Investigations on the crystallization of polyethylene under high pressure: Role of mobile phases, lamellar thickening growth, phase transformations, and morphology

Abstract

The outlines of a comprehensive study on crystallization of polyethylene under elevated pressure (P) are being reported. Through in situ viewing of formation and growth of the lamellar crystals, complemented by x-ray diffraction information, it could be established that within the range of experiments (P = 1.8–5.5 kbar and up to supercoolings (ΔT) of about 10°C) formation and growth of identifiable single crystals only proceeded in the mobile hexagonal (h) phase, irrespective whether this was the stable or metastable phase in the appropriate portion of the pressure-temperature (T) phase diagram. In the latter case (when h metastable) all growth stopped on transformation into the stable orthorhombic (o) phase. All this applies both to lateral growth and to growth into the thickness direction which proceeded from chain folded to extended chain thickness and to thicknesses considerably beyond.

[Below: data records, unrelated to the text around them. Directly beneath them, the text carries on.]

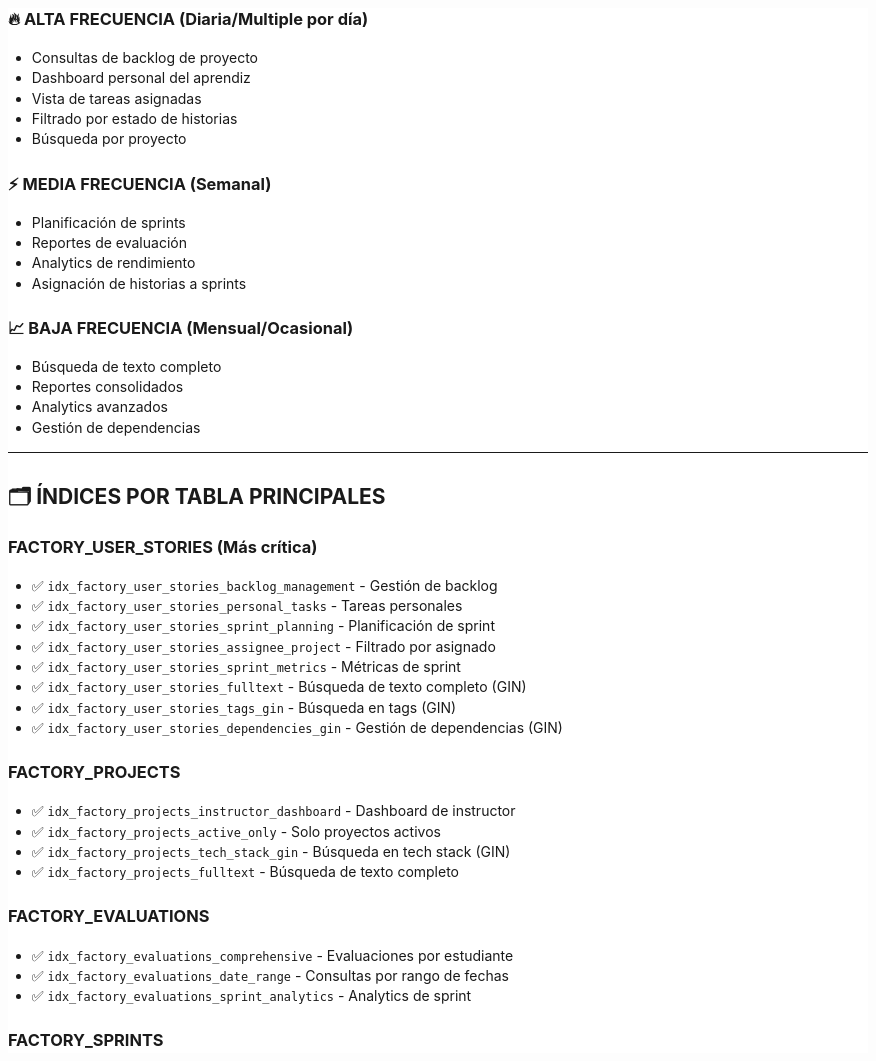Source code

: ### **🔥 ALTA FRECUENCIA (Diaria/Multiple por día)**

- Consultas de backlog de proyecto
- Dashboard personal del aprendiz
- Vista de tareas asignadas
- Filtrado por estado de historias
- Búsqueda por proyecto

### **⚡ MEDIA FRECUENCIA (Semanal)**

- Planificación de sprints
- Reportes de evaluación
- Analytics de rendimiento
- Asignación de historias a sprints

### **📈 BAJA FRECUENCIA (Mensual/Ocasional)**

- Búsqueda de texto completo
- Reportes consolidados
- Analytics avanzados
- Gestión de dependencias

---

## 🗂️ **ÍNDICES POR TABLA PRINCIPALES**

### **FACTORY_USER_STORIES (Más crítica)**

- ✅ `idx_factory_user_stories_backlog_management` - Gestión de backlog
- ✅ `idx_factory_user_stories_personal_tasks` - Tareas personales
- ✅ `idx_factory_user_stories_sprint_planning` - Planificación de sprint
- ✅ `idx_factory_user_stories_assignee_project` - Filtrado por asignado
- ✅ `idx_factory_user_stories_sprint_metrics` - Métricas de sprint
- ✅ `idx_factory_user_stories_fulltext` - Búsqueda de texto completo (GIN)
- ✅ `idx_factory_user_stories_tags_gin` - Búsqueda en tags (GIN)
- ✅ `idx_factory_user_stories_dependencies_gin` - Gestión de dependencias (GIN)

### **FACTORY_PROJECTS**

- ✅ `idx_factory_projects_instructor_dashboard` - Dashboard de instructor
- ✅ `idx_factory_projects_active_only` - Solo proyectos activos
- ✅ `idx_factory_projects_tech_stack_gin` - Búsqueda en tech stack (GIN)
- ✅ `idx_factory_projects_fulltext` - Búsqueda de texto completo

### **FACTORY_EVALUATIONS**

- ✅ `idx_factory_evaluations_comprehensive` - Evaluaciones por estudiante
- ✅ `idx_factory_evaluations_date_range` - Consultas por rango de fechas
- ✅ `idx_factory_evaluations_sprint_analytics` - Analytics de sprint

### **FACTORY_SPRINTS**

The foregoing identifies a primary thickening growth mechanism which, as here recognized, is distinct from the traditionally considered lamellar thickening of contiguous layers, where such thickening corresponds to rearrangement as opposed to the present primary growth. It follows from these studies that two distinct crystallization mechanisms are operative simultaneously, the so far considered lateral and the newly found thickening growth. Both lateral and (primary) thickening growth could be followed quantitatively, the thickening growth in the rather unique manner of mapping the cross-sectional taper obtained through electron microscopic investigation. The latter gives, for the first time, quantitative information on chain sliding, allowing interpretation of crystal growth by the sliding diffusion theory by one of us (M.H.). Other aspects of the work include extension of phase diagrams to embracing virtual and metastable phase lines which have a previously unsuspected influence on the crystallization. These, together with the preceding recognitions, are opening some new perspectives on crystallization studies, extending as here illustrated by three examples-poly(trichlorofluoroethylene), (l-4-trans-butadiene), and poly(vinyl-idenefluoride/trifluoroethylene)—beyond the specific case of polyethylene. A variety of morphological observations were made throughout of potential consequence for multilayer formation but also raising some still unanswered questions relating to lateral habits.